After completing his studies, Hasan became the principal of Madrasa Qasmia, an Islamic school established by his teacher Nanautawi in Khurja. He then served in the Islamic institutions in Delhi and Sambhal as a principal, the institutions being likely Madrasa Abdur-Rab, Delhi; and Madrasa Jama Masjid, Sambhal. He became the principal of Madrasa Shahi in Moradabad upon its inception it 1879 (1296 AH), a post he served until 1885 (Dhu al-Qadah 1303 AH). Later, he moved to Amroha, where he re-established an old madrasah in the Jama Masjid, (Note: This is now known as Madrasa Islamia Amroha or Jamia Islamia Arabia Amroha, and is among the prominent Islamic institutions in India. It was earlier established by Muhammad Qasim Nanautawi.) and occupied himself with the teaching responsibilities, and served as the first rector, principal and senior hadith professor. Few years later, the executive council of Darul Uloom Deoband, called him to teach at the seminary. He taught there for just two months and then moved back to Amroha. His students included Ismail Sambhali.

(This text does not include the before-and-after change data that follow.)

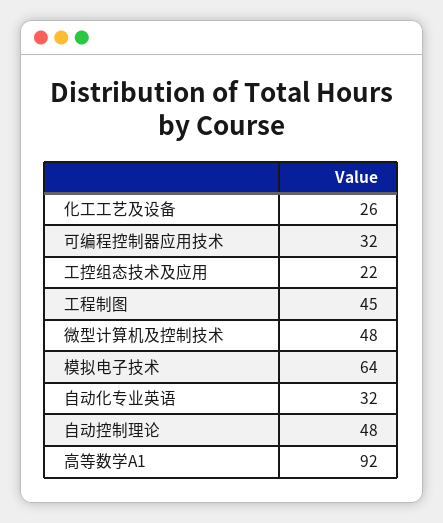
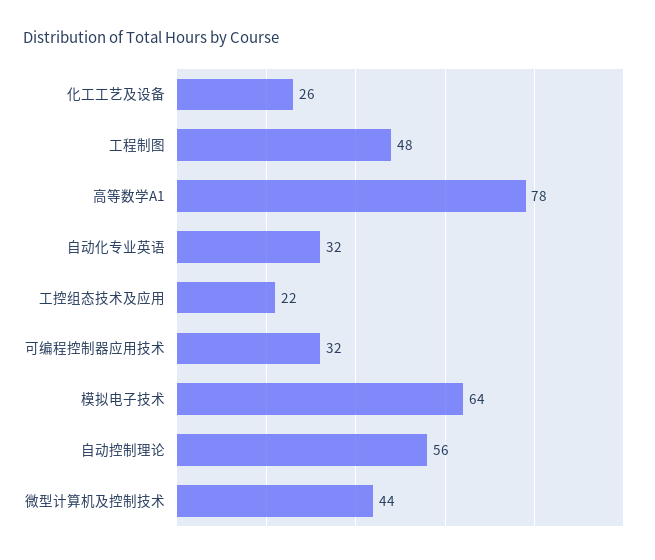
工程制图: 45 -> 48
微型计算机及控制技术: 48 -> 44
自动控制理论: 48 -> 56
高等数学A1: 92 -> 78

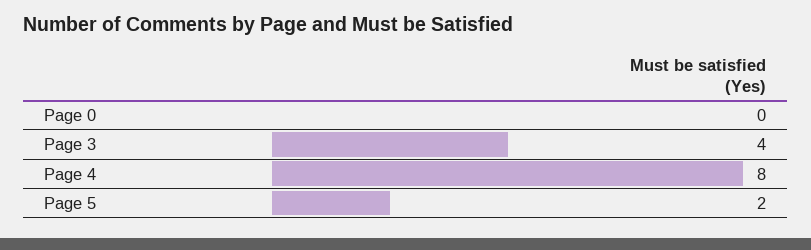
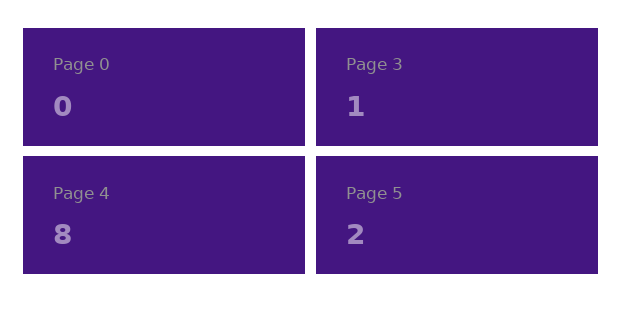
Page 3: 4 -> 1

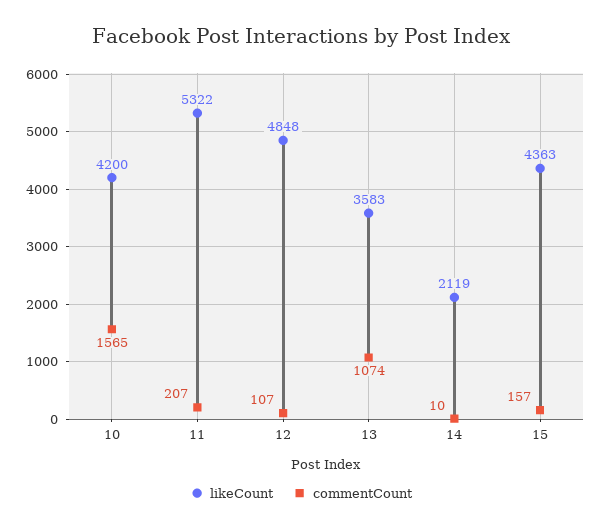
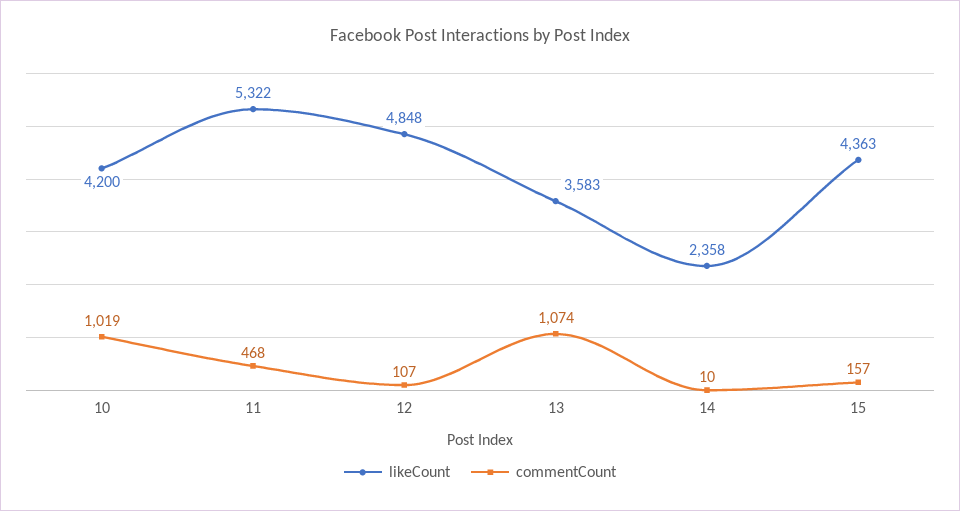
commentCount, 10: 1565 -> 1019
commentCount, 11: 207 -> 468
likeCount, 14: 2119 -> 2358

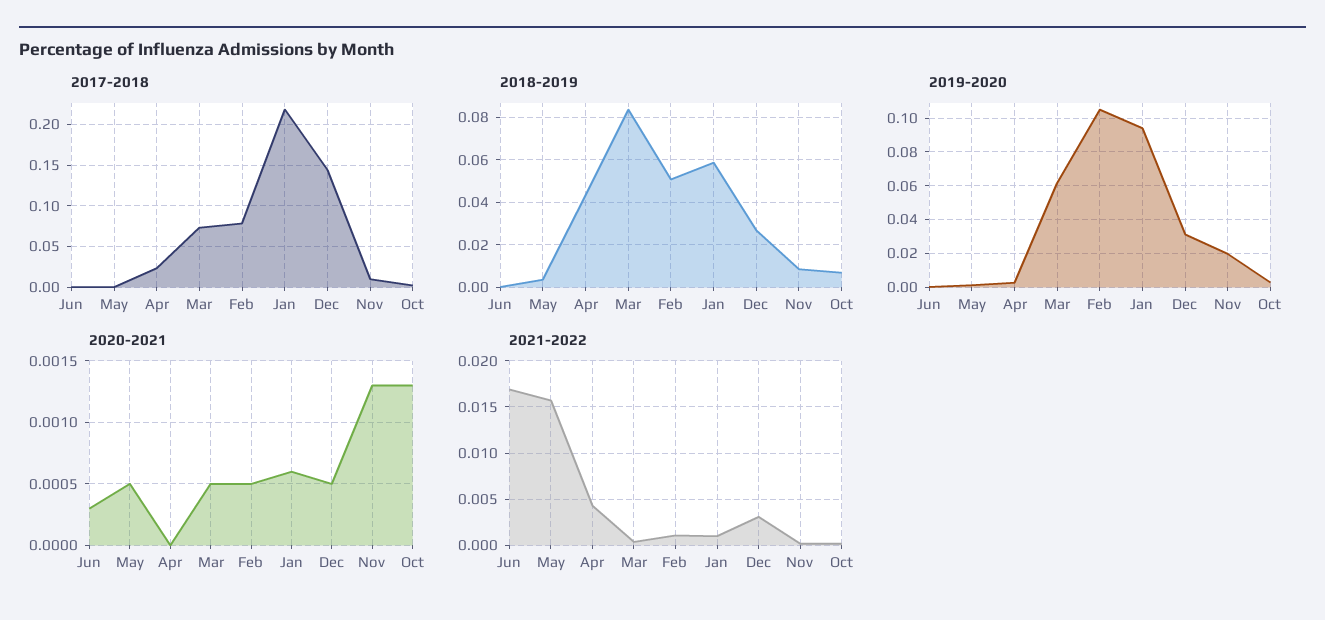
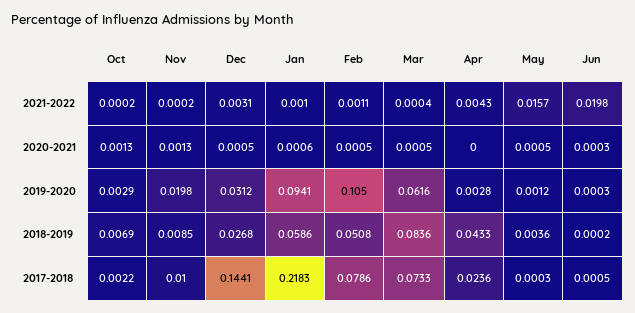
2021-2022, Jun: 0.017 -> 0.0198

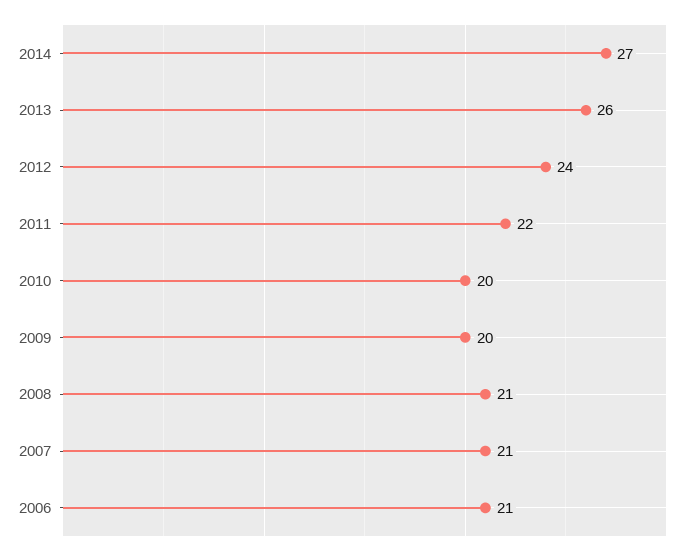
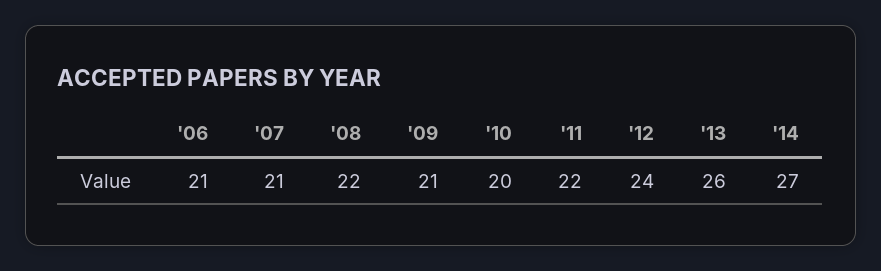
2009: 20 -> 21
2008: 21 -> 22

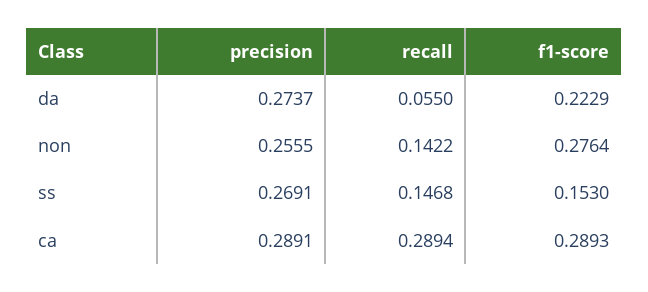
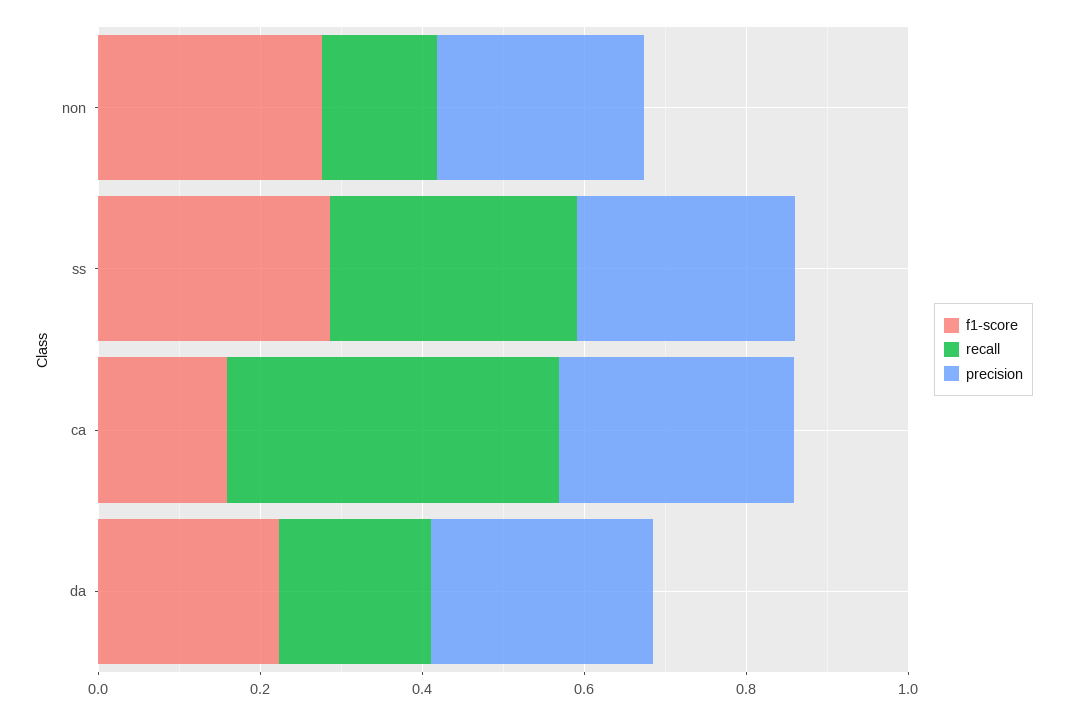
recall, da: 0.055 -> 0.2
recall, ss: 0.1468 -> 0.3
f1-score, ss: 0.153 -> 0.3
recall, ca: 0.2894 -> 0.4
f1-score, ca: 0.2893 -> 0.15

Hasan was a member of the executive council of the Darul Uloom Deoband from 1895 to 1912. He was a founder members of Mahmud Hasan Deobandi's Thamratut-Tarbiyyat. He debated with Arya Samaj people and was among the prominent Muslim scholars who debated Ahmadis. On 15 June 1909, he debated with Ahmadis in Rampur alongside Sanaullah Amritsari, and defeated them. His literary works include Ifādāt-e-Aḥmadiyyah, Izālatul Waswās and Al-Ma'lūmāt al-Ilāhiyyah. He was a jurist and his religious edicts are found in the libraries of Phalauda and Rampur.

Hasan died of plague on 18 March 1912 in Amroha, Moradabad. His funeral prayers were led by Hafiz Muhammad Ahmad. Kifayatullah Dehlawi, Habibur Rahman Usmani and Mahmud Hasan Deobandi expressed grief over his death.